Note the sequences we are sending and receiving. Observe how the last nl: recv is acknowledging sequence 164669944 while it should be acknowledging 164669947 (determined by the last set of nl: send messages).

In my observations I am seeing that netlink responds with a following set of messages after we initiate a request for a new rule:

  1. msg type 2566 (type set: netlink.Overrun | netlink.Error) - the data did not fit into a single message
  2. msg type 2575 (type set: netlink.Overrun | netlink.Done | netlink.Noop) - rest of the data, no more data after this
  3. msg type error (ack) - acknowledging your request

All of those messages are sent for each message requesting echo|acknowledge and since we are receiving only the first one (2566) with conn.Receive, we will receive the next one (2575) after we send the next echo|acknowledge message for creating a new rule and execute conn.Receive. Finally, we receive an ack for the first message after we send the third echo|acknowledge message. This eventually accumulates and results in a buffer overflow.
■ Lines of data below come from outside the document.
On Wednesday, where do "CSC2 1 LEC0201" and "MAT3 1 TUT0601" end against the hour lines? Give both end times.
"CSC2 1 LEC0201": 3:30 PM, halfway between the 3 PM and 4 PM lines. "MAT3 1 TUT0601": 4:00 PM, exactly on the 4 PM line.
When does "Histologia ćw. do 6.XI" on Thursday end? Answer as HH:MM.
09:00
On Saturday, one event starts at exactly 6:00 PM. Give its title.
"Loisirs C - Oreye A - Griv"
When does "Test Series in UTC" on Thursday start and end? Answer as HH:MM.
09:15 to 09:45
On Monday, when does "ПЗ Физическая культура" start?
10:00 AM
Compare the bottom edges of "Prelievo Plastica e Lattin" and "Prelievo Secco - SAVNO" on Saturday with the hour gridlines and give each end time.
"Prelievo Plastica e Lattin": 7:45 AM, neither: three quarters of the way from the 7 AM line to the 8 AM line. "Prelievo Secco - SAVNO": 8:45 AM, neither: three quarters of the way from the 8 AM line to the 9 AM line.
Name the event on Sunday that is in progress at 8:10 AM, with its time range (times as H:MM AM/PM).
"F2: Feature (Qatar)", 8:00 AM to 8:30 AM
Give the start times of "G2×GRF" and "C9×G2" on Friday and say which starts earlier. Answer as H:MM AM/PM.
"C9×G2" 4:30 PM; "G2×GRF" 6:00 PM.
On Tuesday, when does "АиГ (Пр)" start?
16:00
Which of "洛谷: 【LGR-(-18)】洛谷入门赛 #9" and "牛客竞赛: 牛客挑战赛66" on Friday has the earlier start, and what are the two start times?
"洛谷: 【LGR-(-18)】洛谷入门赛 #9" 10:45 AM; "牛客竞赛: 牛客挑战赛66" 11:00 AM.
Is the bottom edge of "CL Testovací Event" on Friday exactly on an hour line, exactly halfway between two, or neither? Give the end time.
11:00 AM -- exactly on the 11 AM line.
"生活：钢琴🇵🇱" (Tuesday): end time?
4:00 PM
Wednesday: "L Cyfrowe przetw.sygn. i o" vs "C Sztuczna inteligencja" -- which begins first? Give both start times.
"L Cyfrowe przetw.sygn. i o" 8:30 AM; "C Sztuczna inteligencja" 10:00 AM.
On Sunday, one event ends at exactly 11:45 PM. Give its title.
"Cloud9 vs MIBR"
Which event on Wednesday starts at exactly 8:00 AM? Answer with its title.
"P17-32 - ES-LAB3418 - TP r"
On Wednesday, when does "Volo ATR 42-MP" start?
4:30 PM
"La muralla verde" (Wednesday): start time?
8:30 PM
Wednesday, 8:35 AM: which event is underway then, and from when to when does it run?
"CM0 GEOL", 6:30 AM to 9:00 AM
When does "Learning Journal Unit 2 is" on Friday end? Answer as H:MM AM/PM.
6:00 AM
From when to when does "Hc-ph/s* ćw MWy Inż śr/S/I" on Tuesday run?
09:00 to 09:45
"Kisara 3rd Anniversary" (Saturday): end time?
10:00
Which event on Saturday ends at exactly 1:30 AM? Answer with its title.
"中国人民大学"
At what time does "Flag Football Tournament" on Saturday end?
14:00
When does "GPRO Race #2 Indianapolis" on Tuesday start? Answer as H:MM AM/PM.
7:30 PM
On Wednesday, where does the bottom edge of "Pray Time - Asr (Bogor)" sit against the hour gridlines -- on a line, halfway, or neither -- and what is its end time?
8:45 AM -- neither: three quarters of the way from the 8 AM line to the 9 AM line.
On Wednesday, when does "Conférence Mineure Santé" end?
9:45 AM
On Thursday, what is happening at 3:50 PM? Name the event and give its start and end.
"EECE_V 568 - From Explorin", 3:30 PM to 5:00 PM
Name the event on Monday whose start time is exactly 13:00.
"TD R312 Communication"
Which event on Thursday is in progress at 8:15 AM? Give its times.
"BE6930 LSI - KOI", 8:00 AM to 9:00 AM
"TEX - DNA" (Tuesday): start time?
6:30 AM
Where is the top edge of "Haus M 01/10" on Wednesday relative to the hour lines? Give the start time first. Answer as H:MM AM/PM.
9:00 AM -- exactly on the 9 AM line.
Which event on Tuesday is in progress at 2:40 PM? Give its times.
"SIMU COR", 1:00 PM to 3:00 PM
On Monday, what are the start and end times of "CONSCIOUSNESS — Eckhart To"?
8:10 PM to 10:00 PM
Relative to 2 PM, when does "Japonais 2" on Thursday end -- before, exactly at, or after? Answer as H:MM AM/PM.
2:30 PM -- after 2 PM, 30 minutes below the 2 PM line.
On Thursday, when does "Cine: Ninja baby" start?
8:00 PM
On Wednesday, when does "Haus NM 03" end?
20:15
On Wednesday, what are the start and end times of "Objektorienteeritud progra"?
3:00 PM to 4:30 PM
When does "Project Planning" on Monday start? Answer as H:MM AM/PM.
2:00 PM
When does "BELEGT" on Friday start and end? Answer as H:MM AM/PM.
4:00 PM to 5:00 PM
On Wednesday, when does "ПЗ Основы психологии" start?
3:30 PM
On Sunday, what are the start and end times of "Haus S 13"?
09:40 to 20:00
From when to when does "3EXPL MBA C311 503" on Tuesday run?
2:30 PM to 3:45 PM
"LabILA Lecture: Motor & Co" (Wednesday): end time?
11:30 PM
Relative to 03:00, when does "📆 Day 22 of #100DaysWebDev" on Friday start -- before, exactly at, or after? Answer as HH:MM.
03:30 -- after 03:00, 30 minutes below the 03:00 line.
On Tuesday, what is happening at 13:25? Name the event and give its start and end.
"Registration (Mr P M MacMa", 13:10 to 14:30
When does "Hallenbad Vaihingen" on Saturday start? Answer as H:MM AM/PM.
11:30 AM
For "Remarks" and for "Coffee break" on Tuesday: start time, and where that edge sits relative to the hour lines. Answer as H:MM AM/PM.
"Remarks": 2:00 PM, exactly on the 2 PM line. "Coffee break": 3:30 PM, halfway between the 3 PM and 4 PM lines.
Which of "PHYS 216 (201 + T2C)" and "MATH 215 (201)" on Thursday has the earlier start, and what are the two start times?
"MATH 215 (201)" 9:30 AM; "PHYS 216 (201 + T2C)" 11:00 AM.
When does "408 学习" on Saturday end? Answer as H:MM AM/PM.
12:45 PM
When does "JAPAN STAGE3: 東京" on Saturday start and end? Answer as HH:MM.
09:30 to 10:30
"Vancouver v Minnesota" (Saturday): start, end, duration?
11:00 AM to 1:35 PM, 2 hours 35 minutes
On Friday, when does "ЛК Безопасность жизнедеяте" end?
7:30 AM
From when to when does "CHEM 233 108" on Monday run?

I have patched the receiveAckAware and replaced the conn.Receive call that you were trying to fix. Try with the following patch and let me know if it works for you:

diff --git a/conn.go b/conn.go
index 711d7f6..5c8f51d 100644
--- a/conn.go
+++ b/conn.go
@@ -154,14 +154,33 @@ func receiveAckAware(nlconn *netlink.Conn, sentMsgFlags netlink.HeaderFlags) ([]
 		return reply, nil
 	}
 
-	// Dump flag is not set, we expect an ack
+	if len(reply) != 0 {
+		last := reply[len(reply)-1]
+		for re := last.Header.Type; (re&netlink.Overrun) == netlink.Overrun && (re&netlink.Done) != netlink.Done; re = last.Header.Type {
+			// we are not finished, the message is overrun
+			r, err := nlconn.Receive()
+			if err != nil {
+				return nil, err
+			}
+			reply = append(reply, r...)
+			last = reply[len(reply)-1]
+		}
+
+		if last.Header.Type == netlink.Error && binaryutil.BigEndian.Uint32(last.Data[:4]) == 0 {
+			// we have already collected an ack
+			return reply, nil
+		}
+	}
+
+	// Now we expect an ack
 	ack, err := nlconn.Receive()
 	if err != nil {
 		return nil, err
 	}
 
 	if len(ack) == 0 {
-		return nil, errors.New("received an empty ack")
+		// received an empty ack?
+		return reply, nil
 	}
 
 	msg := ack[0]
@@ -232,10 +251,7 @@ func (cc *Conn) Flush() error {
 
 	// Fetch the requested acknowledgement for each message we sent.
 	for _, msg := range cc.messages {
-		if msg.Header.Flags&netlink.Acknowledge == 0 {
-			continue // message did not request an acknowledgement
-		}
-		if _, err := conn.Receive(); err != nil {
+		if _, err := receiveAckAware(conn, msg.Header.Flags); err != nil {
 			return fmt.Errorf("conn.Receive: %w", err)
 		}
 	}

I am not entirely sure whether this patch is complete. I can confirm that I cannot reproduce the issue anymore and that all tests are passing.

Yes, it works! Thanks!

Can you provide a PR for this change?